The 10th Assembly of Murcia is the current meeting of the Regional Assembly of Murcia, with the membership determined by the results of the 2019 regional election held on 26 May 2019. The parliament met for the first time on 11 June 2019. According to the Statute of Autonomy of Murcia the maximum legislative term of assembly is 4 years from the preceding election.

Election 
The 10th Murcian regional elections was held on 26 May 2019. At the election the Spanish Socialist Workers' Party (PSOE) became the largest party in the Assembly but fell short of a majority.

History 
The new parliament met for the first time on 11 June 2019 and Alberto Castillo (Cs) was elected as President of the Assembly of Murcia with the support of PP and Cs.
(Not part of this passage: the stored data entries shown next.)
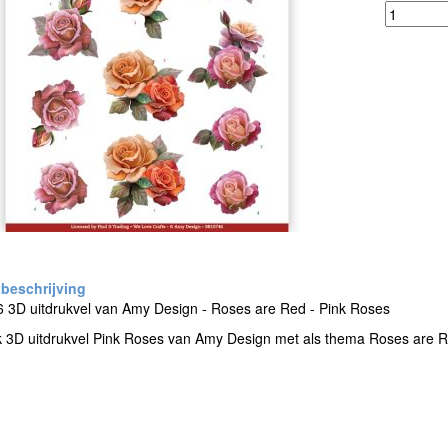
 3D uitdrukvel van Amy Design - Roses are Red - Pink Roses
k 3D uitdrukvel Pink Roses van Amy Design met als thema Roses are R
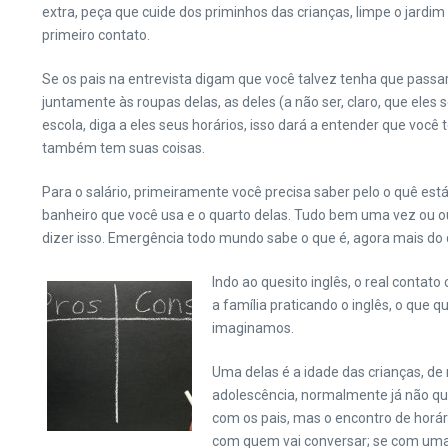
extra, peça que cuide dos priminhos das crianças, limpe o jardim
primeiro contato.
Se os pais na entrevista digam que você talvez tenha que passar 
juntamente às roupas delas, as deles (a não ser, claro, que eles
escola, diga a eles seus horários, isso dará a entender que voc
também tem suas coisas.
Para o salário, primeiramente você precisa saber pelo o quê está
banheiro que você usa e o quarto delas. Tudo bem uma vez ou ou
dizer isso. Emergência todo mundo sabe o que é, agora mais do 
Indo ao quesito inglês, o real cont
a família praticando o inglês, o que
imaginamos.
Uma delas é a idade das crianças, de 
adolescência, normalmente já não qu
com os pais, mas o encontro de horári
com quem vai conversar; se com uma c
Deaths, resignations and suspensions 
The 10th Assembly of Murcia has seen the following deaths, resignations and suspensions:

 28 September 2019 - Óscar Urralburu and María Giménez (Podemos) resigned in order to join Más País, a split from Podemos lead by Iñigo Errejón. María Marín and Rafael Esteban (Podemos) replaced them on 18 and 23 October 2019, respectively.
 25 October 2019 - Javier Celdrán, María Cristina Sánchez and Antonio Luengo (PP) resigned after being appointed ministers in the new regional government. Francisco José Espejo (PP) decided not to take his seat. Isabel María Sánchez, María Inmaculada Lardín and Juan Antonio Mata (PP) replaced them on 13 November 2019.
 21 June 2020 - Emilio Ivars (PSOE) resigned. Later that year his party accused him of leaking information to the media without consent. María Hernández (PSOE) replaced him on 16 September 2020.
 13 December 2021 - Diego Conesa (PSOE), leader of the socialist group, resigned. Early that year he had announced that he will not run for reelection as Secretary General of the PSRM. José Antonio Campos (PSOE) replaced him on 17 December 2021.
 14 December 2022 - Rafael Esteban (Podemos) resigned to go back to his job.